** Extracted records follows **
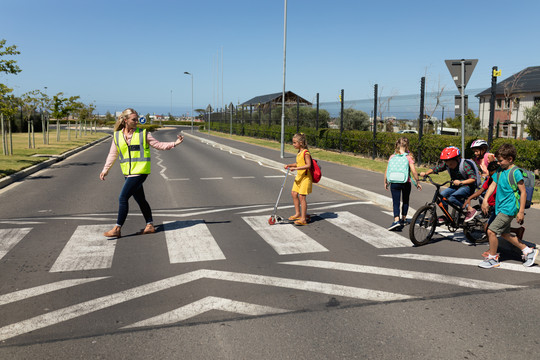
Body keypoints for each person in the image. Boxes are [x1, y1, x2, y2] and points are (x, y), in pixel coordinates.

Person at [100, 108, 184, 238]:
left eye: (137, 119)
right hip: (127, 173)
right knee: (140, 199)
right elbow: (113, 154)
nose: (136, 121)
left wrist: (175, 143)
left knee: (123, 198)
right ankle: (149, 225)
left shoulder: (143, 133)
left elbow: (158, 145)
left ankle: (117, 228)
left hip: (140, 171)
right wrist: (105, 169)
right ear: (125, 120)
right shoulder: (117, 136)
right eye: (134, 119)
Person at [478, 143, 538, 268]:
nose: (498, 163)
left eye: (501, 161)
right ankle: (528, 251)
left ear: (510, 159)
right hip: (501, 207)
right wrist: (485, 200)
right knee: (505, 234)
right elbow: (493, 185)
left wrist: (521, 211)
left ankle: (493, 258)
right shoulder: (500, 171)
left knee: (491, 230)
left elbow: (523, 193)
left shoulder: (515, 172)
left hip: (509, 208)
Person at [420, 146, 478, 214]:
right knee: (442, 195)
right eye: (447, 164)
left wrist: (461, 182)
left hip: (467, 186)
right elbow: (436, 168)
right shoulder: (447, 164)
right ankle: (446, 215)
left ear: (457, 159)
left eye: (451, 164)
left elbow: (473, 179)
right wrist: (426, 173)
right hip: (456, 186)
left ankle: (470, 209)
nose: (449, 166)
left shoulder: (464, 165)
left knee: (452, 198)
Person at [384, 137, 422, 230]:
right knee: (405, 200)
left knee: (395, 202)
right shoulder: (408, 157)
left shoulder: (392, 157)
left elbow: (387, 170)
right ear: (407, 145)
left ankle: (396, 220)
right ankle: (404, 219)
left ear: (397, 145)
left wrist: (385, 181)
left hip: (394, 181)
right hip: (406, 182)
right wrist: (417, 181)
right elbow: (413, 170)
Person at [284, 133, 312, 226]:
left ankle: (303, 219)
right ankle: (298, 214)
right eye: (293, 142)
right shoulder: (299, 152)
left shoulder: (306, 152)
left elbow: (308, 165)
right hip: (299, 177)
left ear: (300, 143)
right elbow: (298, 163)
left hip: (305, 178)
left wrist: (296, 169)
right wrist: (289, 165)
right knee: (294, 193)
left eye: (295, 143)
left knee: (302, 197)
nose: (293, 144)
** End of Extracted records **
Work to complete: Your answer should be the lines of the records that hold the string "knee".

Exercise solution:
right knee: (140, 199)
left knee: (123, 198)
right knee: (505, 234)
left knee: (491, 230)
right knee: (442, 195)
left knee: (452, 198)
right knee: (405, 200)
left knee: (395, 202)
right knee: (294, 193)
left knee: (302, 197)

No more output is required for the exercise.